Saved entries:
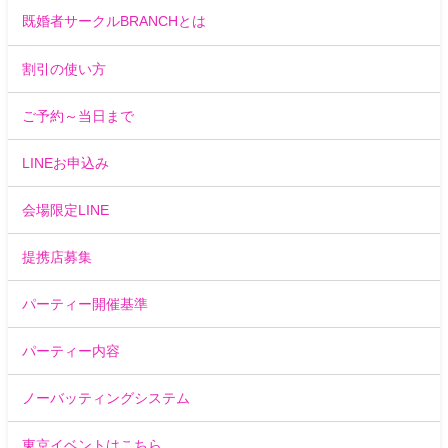
既婚者サークルBRANCHとは
割引の使い方
ご予約～当日まで
LINEお申込み
会場限定LINE
提携店募集
パーティー開催基準
パーティー内容
ノーバッティングシステム
東京イベントはこちら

Requirement:
Could you give all these saved entries again with every "パーティー" replaced by "イベント", changing nothing else and leaving the pictures out?

The answer:
既婚者サークルBRANCHとは
割引の使い方
ご予約～当日まで
LINEお申込み
会場限定LINE
提携店募集
イベント開催基準
イベント内容
ノーバッティングシステム
東京イベントはこちら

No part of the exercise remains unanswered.